▸ **SOURCE TEXT**:

Me: *blaming the dog* Reese
Her: What? How?
Me: Witherspoon
Can’t speak for all women but generally I’ll just keep nagging until you agree with me, sometimes even after that. You know, for sport.
society: let’s give mothers their very own day
me: what about sharks?
society: we’ll give them a whole week
me: [waking up in jail and seeing my cellmate is the kool-aid man] oh thank god I’m so thirsty
hm, feeling a little stiff today. must be from all that (into megaphone) HIKING
If approached by a bear, you can play dead, or you can acknowledge the bear, say hello, and see what it needs. Have some decency
guy in the apt next door asked me if I’d be interested in pretending to be his gf for the next 2 days while his ex is in town, so my life is officially a sitcom
Me: how d’ya like them apples?

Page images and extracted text
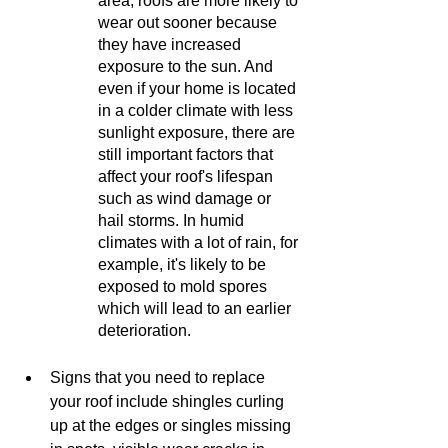
area, roofs are more likely to 
wear out sooner because 
they have increased 
exposure to the sun. And 
even if your home is located 
in a colder climate with less 
sunlight exposure, there are 
still important factors that 
affect your roof's lifespan 
such as wind damage or 
hail storms. In humid 
climates with a lot of rain, for 
example, it's likely to be 
exposed to mold spores 
which will lead to an earlier 
deterioration.
Signs that you need to replace 
your roof include shingles curling 
up at the edges or singles missing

▸ **TASK DIRECTIONS**:
Print the jokes from "Me: *blaming the" to "know, for sport." word for word. You can ignore the records; they aren't needed here.

▸ **ANSWER TO THE PROBLEM**:
Me: *blaming the dog* Reese
Her: What? How?
Me: Witherspoon
Can’t speak for all women but generally I’ll just keep nagging until you agree with me, sometimes even after that. You know, for sport.